One or more strings are null or empty
How to Handle:
Return 0 immediately as no common prefix can exist with an empty string.
All three strings are identical
How to Handle:
Return the length of any string (they're all the same).
Strings have vastly different lengths (e.g., one is length 1, another is length 1000)
How to Handle:
The algorithm should iterate only up to the length of the shortest string to avoid out-of-bounds errors.
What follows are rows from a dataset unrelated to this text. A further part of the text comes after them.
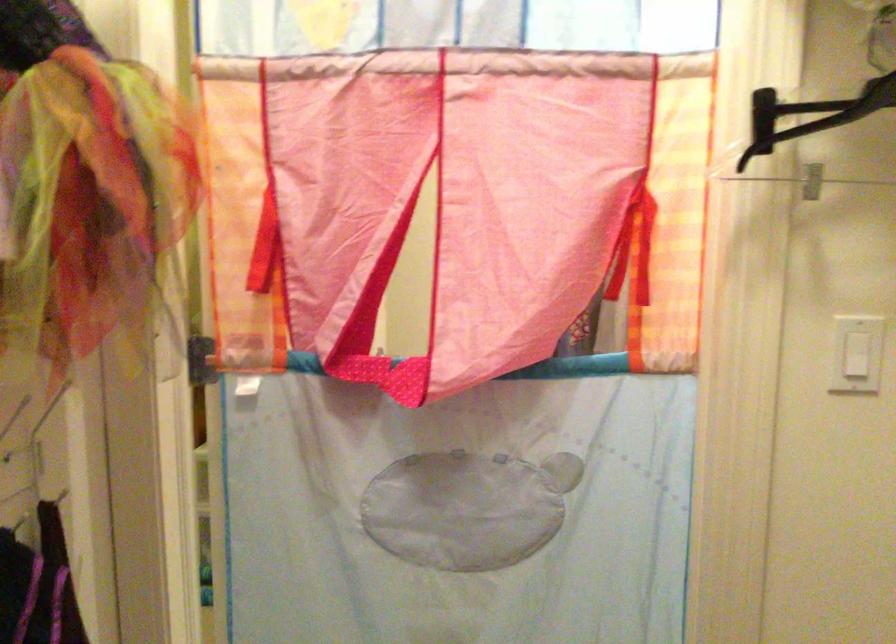
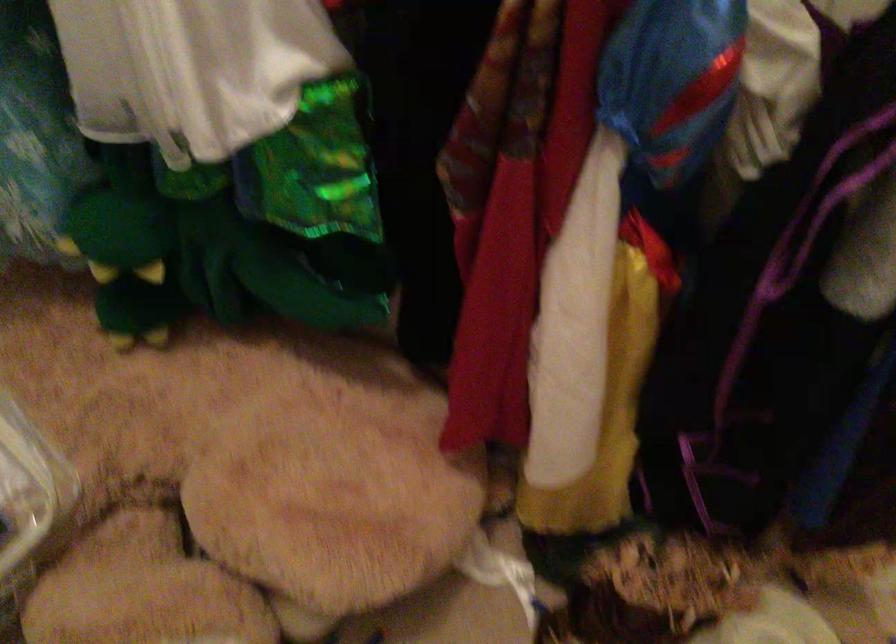
Based on the continuous images, in which direction is the camera rotating?

The camera rotated toward left-down.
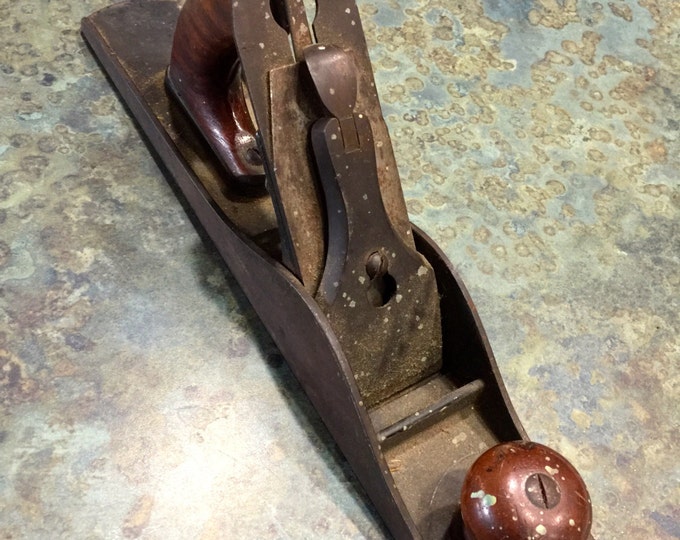
Find the location of a particular element. This screenshot has height=540, width=680. handle is located at coordinates (498, 494).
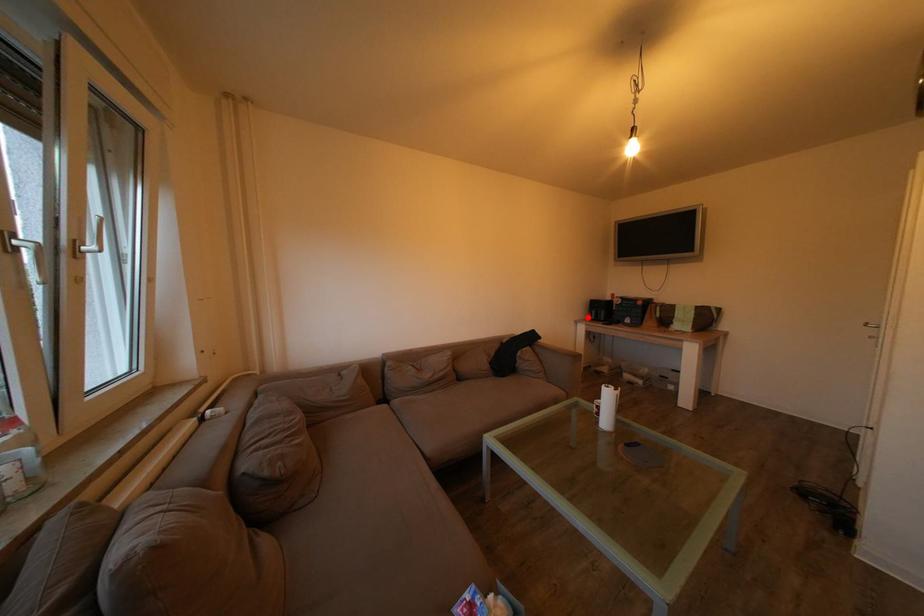
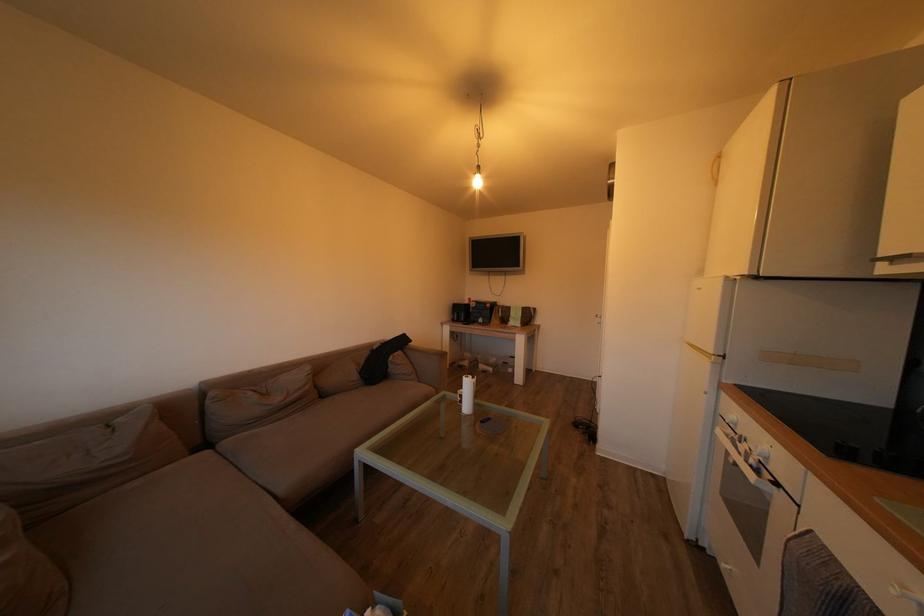
Question: I am providing you with two images of the same scene from different viewpoints. A red point is shown in image1. For the corresponding object point in image2, is it positioned nearer or farther from the camera?

Choices:
 (A) Nearer
 (B) Farther

Answer: (B)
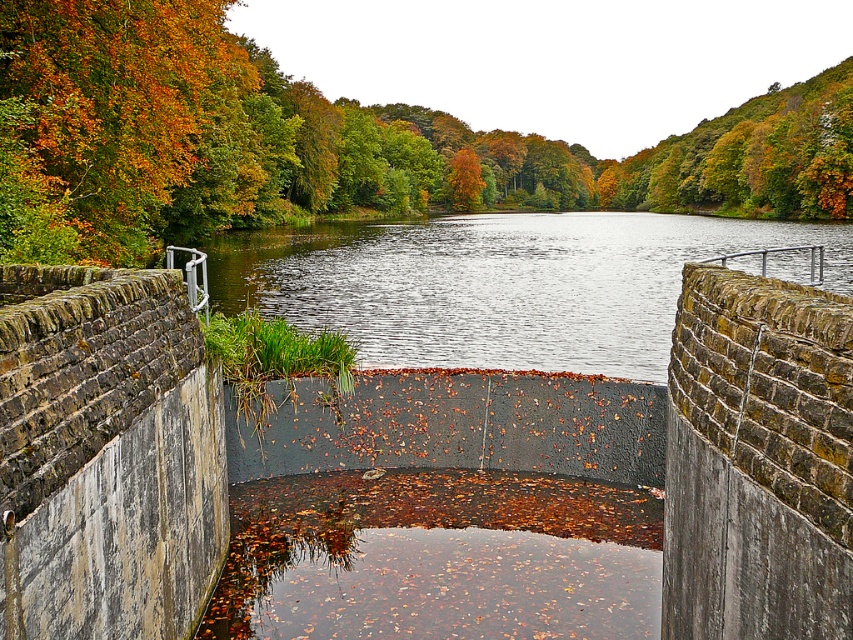
Question: Among these objects, which one is farthest from the camera?

Choices:
 (A) smooth concrete river at center
 (B) autumn leaves at upper left

Answer: (B)

Question: Considering the real-world distances, which object is farthest from the smooth concrete river at center?

Choices:
 (A) autumn leaves at upper center
 (B) autumn leaves at upper left

Answer: (A)

Question: Is the position of autumn leaves at upper center more distant than that of smooth concrete river at center?

Choices:
 (A) yes
 (B) no

Answer: (A)

Question: Does autumn leaves at upper center come in front of smooth concrete river at center?

Choices:
 (A) yes
 (B) no

Answer: (B)

Question: Based on their relative distances, which object is nearer to the autumn leaves at upper left?

Choices:
 (A) smooth concrete river at center
 (B) autumn leaves at upper center

Answer: (A)

Question: Is smooth concrete river at center to the left of autumn leaves at upper left from the viewer's perspective?

Choices:
 (A) no
 (B) yes

Answer: (A)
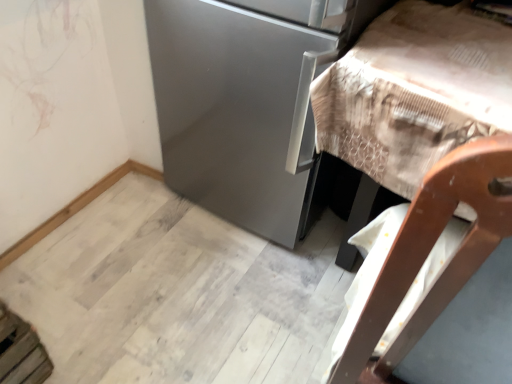
Question: From a real-world perspective, relative to wooden chair at right, is satin silver refrigerator at center vertically above or below?

Choices:
 (A) above
 (B) below

Answer: (B)

Question: Considering the positions of satin silver refrigerator at center and wooden chair at right in the image, is satin silver refrigerator at center wider or thinner than wooden chair at right?

Choices:
 (A) wide
 (B) thin

Answer: (B)

Question: In terms of height, does satin silver refrigerator at center look taller or shorter compared to wooden chair at right?

Choices:
 (A) tall
 (B) short

Answer: (A)

Question: Is wooden chair at right inside the boundaries of satin silver refrigerator at center, or outside?

Choices:
 (A) outside
 (B) inside

Answer: (A)

Question: From the image's perspective, is wooden chair at right above or below satin silver refrigerator at center?

Choices:
 (A) above
 (B) below

Answer: (B)

Question: In terms of width, does wooden chair at right look wider or thinner when compared to satin silver refrigerator at center?

Choices:
 (A) wide
 (B) thin

Answer: (A)

Question: From a real-world perspective, relative to satin silver refrigerator at center, is wooden chair at right vertically above or below?

Choices:
 (A) above
 (B) below

Answer: (A)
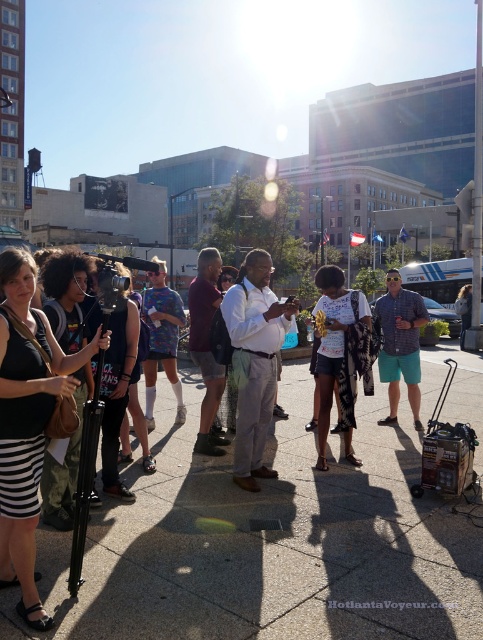
Question: Which point is closer to the camera?

Choices:
 (A) maroon fabric shirt at center
 (B) white shirt at center

Answer: (B)

Question: Does plaid shirt at center appear on the right side of maroon fabric shirt at center?

Choices:
 (A) no
 (B) yes

Answer: (B)

Question: Can you confirm if gray concrete pavement at center is positioned to the right of white matte shirt at center?

Choices:
 (A) no
 (B) yes

Answer: (A)

Question: Which object is positioned farthest from the white matte shirt at center?

Choices:
 (A) maroon fabric shirt at center
 (B) gray concrete pavement at center
 (C) white shirt at center

Answer: (B)

Question: Which object is closer to the camera taking this photo?

Choices:
 (A) white shirt at center
 (B) maroon fabric shirt at center

Answer: (A)

Question: In this image, where is gray concrete pavement at center located relative to plaid shirt at center?

Choices:
 (A) below
 (B) above

Answer: (A)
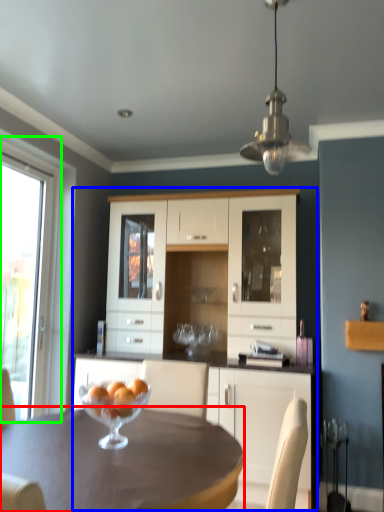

No common prefix exists between any of the strings
How to Handle:
Return 0, indicating no characters can be removed.
The common prefix is very long, potentially close to the maximum allowed string length
How to Handle:
Ensure the string comparison and length calculation do not cause integer overflow or memory issues.
Strings contain non-ASCII characters or Unicode characters
How to Handle:
Ensure the character comparison uses the correct encoding and handles multi-byte characters correctly.
Strings consist entirely of whitespace characters
How to Handle:
The algorithm should treat whitespace characters like any other character during prefix comparison.
Two strings share a longer prefix than all three do
How to Handle:
The algorithm must correctly identify the longest common prefix shared by *all three* strings, not just a pair.